A feedback loop adjusts edge weights via Thompson Sampling. When a result is accepted, the edges that led to it get a small boost. When it’s rejected, they get penalized. Over time, the paths that consistently lead to good results pull ahead.
Our hope is that the composition of these layers (vector similarity, graph traversal, feedback-driven weight adjustment) is general enough to support a range of cognitive architectures, and that the learning signal across domains gives us the tooling to derive them on the fly. We’re not sure yet. That’s what we’re testing.
Why This Matters Beyond Benchmarks
The adapter pattern exists so that qortex can be swapped into any application already running one of these frameworks. This isn’t something you just “get for free”.
Any HTTP client can query qortex through the REST API. Any framework in Python can run it as a drop-in replacement for their existing vector stores.
The real test isn’t benchmarks; it’s production. Multiple frameworks, multiple domains, real users generating real feedback. That’s how you find out whether the graph layer actually earns its keep.
Three applications are the first production consumers:
Sandboxed, OTel-instrumented active-learning agent runtime. Uses qortex for knowledge retrieval and learning via MCP.
Code context: tool selection, file relevance, system prompt composition
Adaptive language learning with morphosyntactic error classification feeding Thompson Sampling. CLTK + Reynir NLP pipelines for Classical Latin and Icelandic. qortex tracks concept mastery and adjusts retrieval based on learner feedback.
Language pedagogy: concept mastery, morphological error patterns, adaptive difficulty
Federated GraphQL mesh across isolated health data sources. qortex integration will test whether cross-domain reasoning can emerge from N data sources with zero config.
Cross-domain reasoning: correlations across independent health data sources
Each application generates feedback signals by exercising a different retrieval pattern.

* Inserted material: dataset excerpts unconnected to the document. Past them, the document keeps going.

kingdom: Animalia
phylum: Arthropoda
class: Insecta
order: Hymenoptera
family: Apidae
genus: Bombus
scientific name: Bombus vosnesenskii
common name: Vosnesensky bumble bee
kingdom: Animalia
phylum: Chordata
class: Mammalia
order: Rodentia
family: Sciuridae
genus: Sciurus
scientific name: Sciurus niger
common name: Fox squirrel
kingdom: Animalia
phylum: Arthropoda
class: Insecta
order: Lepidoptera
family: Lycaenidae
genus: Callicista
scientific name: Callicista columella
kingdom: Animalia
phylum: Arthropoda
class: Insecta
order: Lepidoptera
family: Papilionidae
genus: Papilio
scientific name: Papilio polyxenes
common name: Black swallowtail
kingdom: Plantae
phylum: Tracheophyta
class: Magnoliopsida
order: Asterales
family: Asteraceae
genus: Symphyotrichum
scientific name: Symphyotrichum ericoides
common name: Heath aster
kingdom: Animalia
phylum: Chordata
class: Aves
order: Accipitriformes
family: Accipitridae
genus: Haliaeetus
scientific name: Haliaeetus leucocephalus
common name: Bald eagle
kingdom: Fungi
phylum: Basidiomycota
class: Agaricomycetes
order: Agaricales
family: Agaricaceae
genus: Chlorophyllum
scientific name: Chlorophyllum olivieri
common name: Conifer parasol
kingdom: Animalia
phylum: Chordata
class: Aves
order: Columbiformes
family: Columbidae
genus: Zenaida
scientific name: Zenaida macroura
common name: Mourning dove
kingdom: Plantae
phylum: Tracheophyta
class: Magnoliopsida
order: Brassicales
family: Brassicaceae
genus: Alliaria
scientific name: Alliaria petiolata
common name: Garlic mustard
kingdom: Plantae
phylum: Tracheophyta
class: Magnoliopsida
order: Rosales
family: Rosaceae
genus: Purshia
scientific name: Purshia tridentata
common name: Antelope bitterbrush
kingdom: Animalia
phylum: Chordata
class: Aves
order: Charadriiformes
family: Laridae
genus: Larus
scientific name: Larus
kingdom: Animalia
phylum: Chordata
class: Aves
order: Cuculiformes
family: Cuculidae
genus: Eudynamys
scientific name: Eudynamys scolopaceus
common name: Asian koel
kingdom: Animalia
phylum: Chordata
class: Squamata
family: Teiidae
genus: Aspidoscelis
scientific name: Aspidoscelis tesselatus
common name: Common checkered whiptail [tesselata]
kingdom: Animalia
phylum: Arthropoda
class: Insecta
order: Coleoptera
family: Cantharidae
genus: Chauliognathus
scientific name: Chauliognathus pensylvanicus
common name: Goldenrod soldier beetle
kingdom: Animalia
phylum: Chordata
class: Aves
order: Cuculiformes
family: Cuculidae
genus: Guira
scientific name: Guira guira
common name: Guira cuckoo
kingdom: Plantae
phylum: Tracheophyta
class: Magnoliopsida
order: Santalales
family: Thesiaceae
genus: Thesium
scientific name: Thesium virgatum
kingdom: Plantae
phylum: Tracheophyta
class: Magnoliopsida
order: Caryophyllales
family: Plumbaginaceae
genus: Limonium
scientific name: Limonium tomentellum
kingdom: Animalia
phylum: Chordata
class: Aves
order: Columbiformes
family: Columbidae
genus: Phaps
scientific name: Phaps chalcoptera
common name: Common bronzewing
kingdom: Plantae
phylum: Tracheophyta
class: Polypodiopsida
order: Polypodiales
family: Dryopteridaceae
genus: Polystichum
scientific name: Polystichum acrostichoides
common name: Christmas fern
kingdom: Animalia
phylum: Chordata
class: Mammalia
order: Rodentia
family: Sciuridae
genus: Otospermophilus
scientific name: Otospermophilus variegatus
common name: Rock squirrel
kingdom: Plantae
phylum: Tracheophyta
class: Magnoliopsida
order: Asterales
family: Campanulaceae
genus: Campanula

Adapter tests in CI guarantee we’ll know ASAP when the integrations break.
Reproduction
All benchmarks run against the qortex-track-c integration test suite. You’ll need uv and Python 3.11+.
cd qortex-track-c && uv sync
# Quality benchmarks
uv run pytest tests/bench_crewai_vs_vanilla.py -v -s
uv run pytest tests/bench_autogen_vs_vanilla.py -v -s
# Performance overhead
uv run pytest tests/bench_perf.py -v -s
Full reproduction guide: reproduction-guide.md
What This Shows
qortex conforms to existing interfaces well enough to pass the tests that those frameworks wrote for their own backends. Swapping the import is the only change required.
Whether the graph layer produces meaningfully better retrieval in practice is a separate question. We need more data, more domains, more feedback. CI guarantees the integrations remain in sync while we collect it.